Source text
"""

NBA blogging that never lives up to its potential.

Monday, October 6, 2008

Season's Greetings: New York Knicks 2008-2009 Season Preview


Welcome! Come one, come all, to the main event! It's season preview time, and Upside and Motor is ready to rock your world. The previews will be both concrete and lyrical in this magical world, both by numbers and by prose. To take a look at all the previews, click here.


Straight Up

Straight Up features all the stuff you actually want to see in your team previews: who are the new kids on the block, who skipped town, and where the team stands for the upcoming season. Along with my projection and standing for the upcoming season, it'll also feature three individual awards: Team MVP (let's not get into the debate over exactly what that means), the Most Important Reserve, and the Most Unheralded Asset.

Projected Record: 26-56 (5th in the Atlantic Division, 15th in the Eastern Conference)
Off-season Acquisitions: Danilo Gallinari, Patrick Ewing Jr., Chris Duhon, Anthony Roberson, Allan Houston, Dan Grunfeld
Notable Losses: Renaldo Balkman, Randolph Morris, ...Isiah Thomas

2008-2009 Team MVP: Jamal Crawford - He's always been a great scorer, the question was if his game chock full of contest pull-up jumpers and fadeaways would ever fly for a winning squad. D'Antoni will help teach Crawford when to shoot and when to pass (better late than never), and his percentages will be a bit prettier as a result. Look for Crawford to be the leader of this team...or maybe I've just been drinking a bit too much of the Crawford blog Kool-aid.

"""

Provided material

"""

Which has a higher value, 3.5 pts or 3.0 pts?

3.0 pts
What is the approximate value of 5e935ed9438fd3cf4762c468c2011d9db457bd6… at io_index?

"""

Using the information
1) Answer the following from the Knicks preview:
(a) What record does it project for the team, and where does that place the team in its division and conference?
(b) Which three individual awards does the "Straight Up" section feature?
(c) Who is named the 2008-2009 Team MVP?
2) List every player that the Knicks preview gives as an off-season acquisition.
3) Continue the Knicks preview from its last sentence.

Answer list
1)
(a) A record of 26-56, which is 5th in the Atlantic Division and 15th in the Eastern Conference.
(b) Team MVP, the Most Important Reserve, and the Most Unheralded Asset.
(c) Jamal Crawford.

2) Danilo Gallinari, Patrick Ewing Jr., Chris Duhon, Anthony Roberson, Allan Houston, Dan Grunfeld

3)
Most Important Reserve: Non-starting Small Forwards - Whether Quentin Richardson, Danilo Gallinari, Wilson Chandler, or Jared Jeffries end up playing the bulk of minutes at the 3, the remaining small forwards will need to find ways to contribute. Chandler and Jeffries seem the most likely to be able to contribute on command coming off the pine, but who knows what the final rotation is going to look like. How this position shakes up could make a huge difference for the Knicks in terms of how they evaluate the 2008-2009 season.

Most Unheralded Asset: Quentin Richardson - He knows the system. He can shoot from deep. he can handle the ball. He can post up. But more importantly, at this point he should be sincerely trying to prove to the NBA that he's worth a damn. D'Antoni's system made him and the Knicks broke him down, but Q may be in line for a mini-renaissance of his own.


Poetry in Motion

Photo from Getty Images.

Poetry in Motion will feature my feeble attempts at mimicking the sonnets of one William Shakespeare, complete with a weak, liberal interpretation of iambic pentameter and an identical rhyme scheme. As they say, the NBA imitates art...I mean poetry...err, life imitates the NBA...or I imitate poetry while writing about the NBA. Something like that. Either way, each preview will contain two sonnets: one focusing on a wider, team outlook and another focusing on the roles and futures of individual players. Revel! Criticize! Enjoy!

The end of an era, but not so fast,

Patience is a virtue, so embrace it,

Before you take first, you have to be last,

You can’t build Rome in a day, I submit.

Not all melancholy in NYC,

Biggest off-season acquisition: hope!

There’s a new groove with D’antones as emcee,

A vision, a plan, and a wider scope.

‘Tis more than a test of who stays, who goes,

For a coach’s legacy is at stake,

Will seven seconds or less be exposed?

Or will the scheme’s art prove ball for ball’s sake?

Note that a change of the guard is one thing,

But ‘til that guard departs, they shan’t be kings.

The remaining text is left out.